Provided entries Start Marker
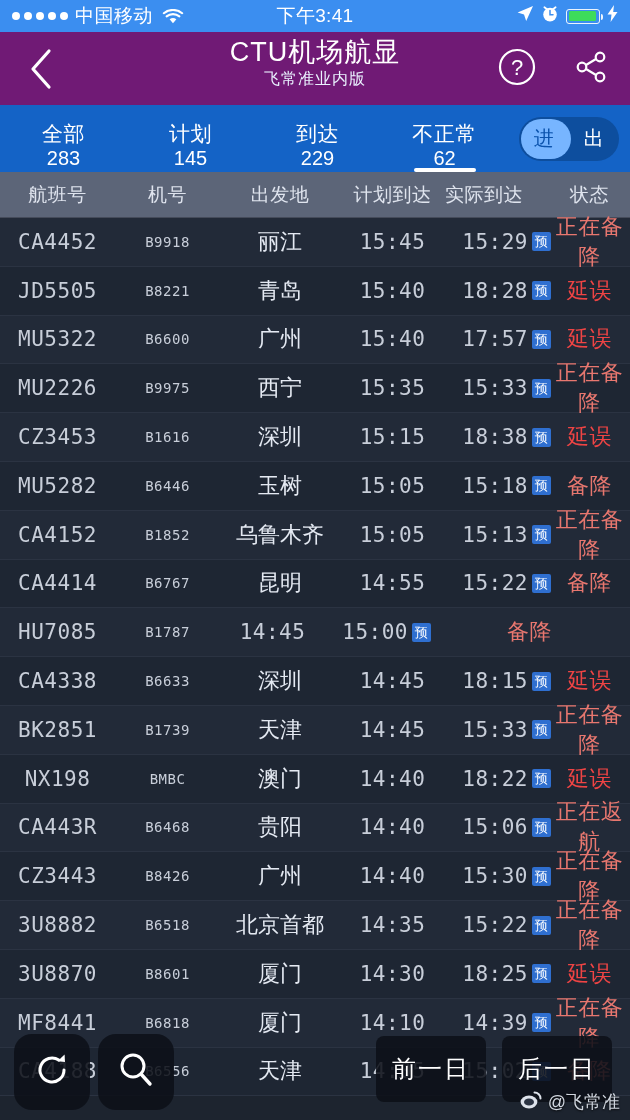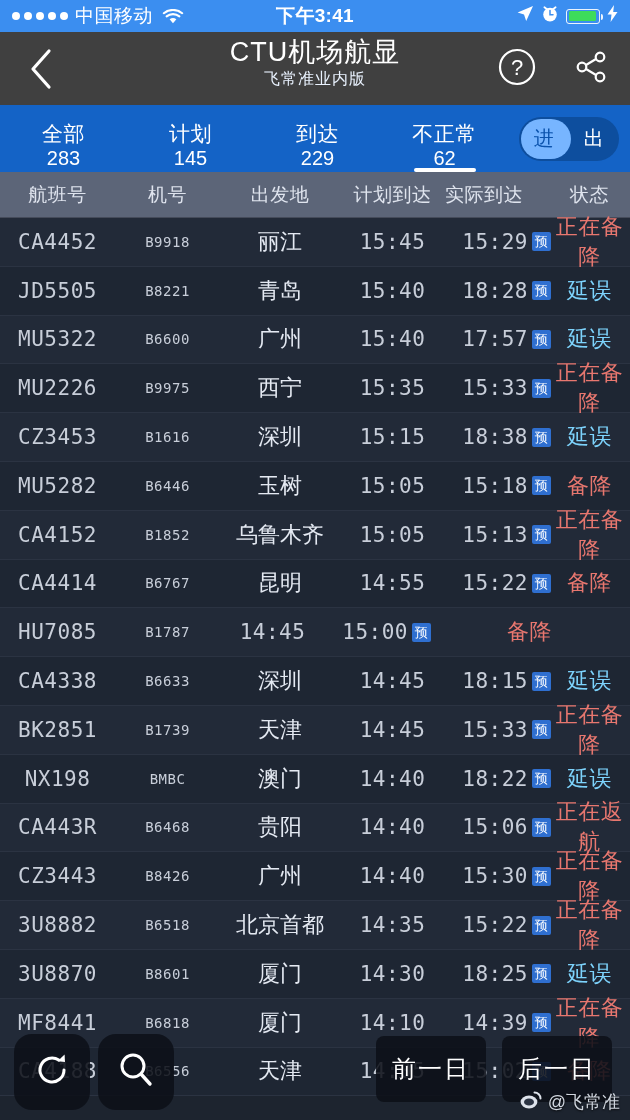--- a/index.html
+++ b/index.html
@@ -16,36 +16,36 @@
     height:32px; background:#3b8ef0; display:flex; align-items:center;
     padding:0 12px; font-size:19px; position:relative;
   }
   .sb-left{ display:flex; align-items:center; gap:7px; }
   .dots{ display:flex; gap:4px; align-items:center; }
   .dots i{ width:8px; height:8px; border-radius:50%; background:#fff; display:block; }
   .carrier{ font-size:19px; letter-spacing:.5px; }
   .wifi{ width:22px; height:16px; position:relative; display:inline-block; margin-left:2px; }
   .sb-center{
     position:absolute; left:0; right:0; text-align:center; font-size:19px;
-    font-weight:bold; letter-spacing:.3px; pointer-events:none;
+    font-weight:normal; letter-spacing:.3px; pointer-events:none;
   }
   .sb-right{ margin-left:auto; display:flex; align-items:center; gap:7px; }
   .batt{
     width:34px; height:15px; border:1.6px solid rgba(255,255,255,.9);
     border-radius:3px; position:relative; display:inline-block;
   }
   .batt::after{
     content:""; position:absolute; right:-4px; top:4px; width:2.5px; height:6px;
     background:rgba(255,255,255,.9); border-radius:0 2px 2px 0;
   }
   .batt i{ position:absolute; left:1.5px; top:1.5px; bottom:1.5px; width:27px; background:#3ddc5b; border-radius:1.5px; display:block; }
 
   
   .navbar{
-    height:73px; background:#404040; display:flex; align-items:center;
+    height:73px; background:#701a75; display:flex; align-items:center;
     position:relative; padding:0 18px;
   }
   .nav-back{ width:46px; height:46px; display:flex; align-items:center; justify-content:center; }
   .nav-titles{
     position:absolute; left:0; right:0; top:4px; text-align:center; pointer-events:none;
   }
   .nav-title{ font-size:27px; letter-spacing:1px; line-height:32px; }
   .nav-sub{ font-size:16px; line-height:22px; color:#eaf3ff; letter-spacing:1px; }
   .nav-actions{ margin-left:auto; display:flex; align-items:center; gap:32px; }
   .icon-btn{ width:42px; height:42px; display:flex; align-items:center; justify-content:center; }
@@ -107,21 +107,21 @@
   .c-sched { width:105px; text-align:center; font-size:21px; color:#c8ced9; letter-spacing:.5px; }
   .c-actual{ width:108px; display:flex; align-items:center; justify-content:flex-end; gap:4px;
              font-size:21px; color:#c8ced9; letter-spacing:.5px; padding-right:2px; }
   .badge-yu{
     display:inline-block; width:19px; height:19px; line-height:19px; text-align:center;
     background:#2f6fd0; color:#fff; font-size:13px; border-radius:2px;
     font-family:"Liberation Sans","DejaVu Sans",sans-serif;
   }
   .c-status{ flex:1; text-align:center; font-size:22px; letter-spacing:.5px;
              font-family:"Liberation Sans","DejaVu Sans",sans-serif; padding-right:4px; }
-  .st-delay{ color:#7dd3fc;font-family:Liberation Mono, monospace; }
+  .st-delay{ color:#ef4444;font-family:Liberation Mono, monospace; }
   .st-alt{ color:#e8776f; }
   .st-return{ color:#e8776f; }
 
   
   .h-flight{ width:115px; text-align:center; }
   .h-tail  { width:105px; text-align:center; }
   .h-from  { width:120px; text-align:center; }
   .h-sched { width:105px; text-align:center; }
   .h-actual{ width:108px; text-align:left; }
   .h-status{ flex:1;     text-align:center; padding-right:4px; }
Provided entries End Marker
Problem requirements → Every record is to be repeated exactly, and no picture is carried over.

Written reply →
--- a/index.html
+++ b/index.html
@@ -16,36 +16,36 @@
     height:32px; background:#3b8ef0; display:flex; align-items:center;
     padding:0 12px; font-size:19px; position:relative;
   }
   .sb-left{ display:flex; align-items:center; gap:7px; }
   .dots{ display:flex; gap:4px; align-items:center; }
   .dots i{ width:8px; height:8px; border-radius:50%; background:#fff; display:block; }
   .carrier{ font-size:19px; letter-spacing:.5px; }
   .wifi{ width:22px; height:16px; position:relative; display:inline-block; margin-left:2px; }
   .sb-center{
     position:absolute; left:0; right:0; text-align:center; font-size:19px;
-    font-weight:bold; letter-spacing:.3px; pointer-events:none;
+    font-weight:normal; letter-spacing:.3px; pointer-events:none;
   }
   .sb-right{ margin-left:auto; display:flex; align-items:center; gap:7px; }
   .batt{
     width:34px; height:15px; border:1.6px solid rgba(255,255,255,.9);
     border-radius:3px; position:relative; display:inline-block;
   }
   .batt::after{
     content:""; position:absolute; right:-4px; top:4px; width:2.5px; height:6px;
     background:rgba(255,255,255,.9); border-radius:0 2px 2px 0;
   }
   .batt i{ position:absolute; left:1.5px; top:1.5px; bottom:1.5px; width:27px; background:#3ddc5b; border-radius:1.5px; display:block; }
 
   
   .navbar{
-    height:73px; background:#404040; display:flex; align-items:center;
+    height:73px; background:#701a75; display:flex; align-items:center;
     position:relative; padding:0 18px;
   }
   .nav-back{ width:46px; height:46px; display:flex; align-items:center; justify-content:center; }
   .nav-titles{
     position:absolute; left:0; right:0; top:4px; text-align:center; pointer-events:none;
   }
   .nav-title{ font-size:27px; letter-spacing:1px; line-height:32px; }
   .nav-sub{ font-size:16px; line-height:22px; color:#eaf3ff; letter-spacing:1px; }
   .nav-actions{ margin-left:auto; display:flex; align-items:center; gap:32px; }
   .icon-btn{ width:42px; height:42px; display:flex; align-items:center; justify-content:center; }
@@ -107,21 +107,21 @@
   .c-sched { width:105px; text-align:center; font-size:21px; color:#c8ced9; letter-spacing:.5px; }
   .c-actual{ width:108px; display:flex; align-items:center; justify-content:flex-end; gap:4px;
              font-size:21px; color:#c8ced9; letter-spacing:.5px; padding-right:2px; }
   .badge-yu{
     display:inline-block; width:19px; height:19px; line-height:19px; text-align:center;
     background:#2f6fd0; color:#fff; font-size:13px; border-radius:2px;
     font-family:"Liberation Sans","DejaVu Sans",sans-serif;
   }
   .c-status{ flex:1; text-align:center; font-size:22px; letter-spacing:.5px;
              font-family:"Liberation Sans","DejaVu Sans",sans-serif; padding-right:4px; }
-  .st-delay{ color:#7dd3fc;font-family:Liberation Mono, monospace; }
+  .st-delay{ color:#ef4444;font-family:Liberation Mono, monospace; }
   .st-alt{ color:#e8776f; }
   .st-return{ color:#e8776f; }
 
   
   .h-flight{ width:115px; text-align:center; }
   .h-tail  { width:105px; text-align:center; }
   .h-from  { width:120px; text-align:center; }
   .h-sched { width:105px; text-align:center; }
   .h-actual{ width:108px; text-align:left; }
   .h-status{ flex:1;     text-align:center; padding-right:4px; }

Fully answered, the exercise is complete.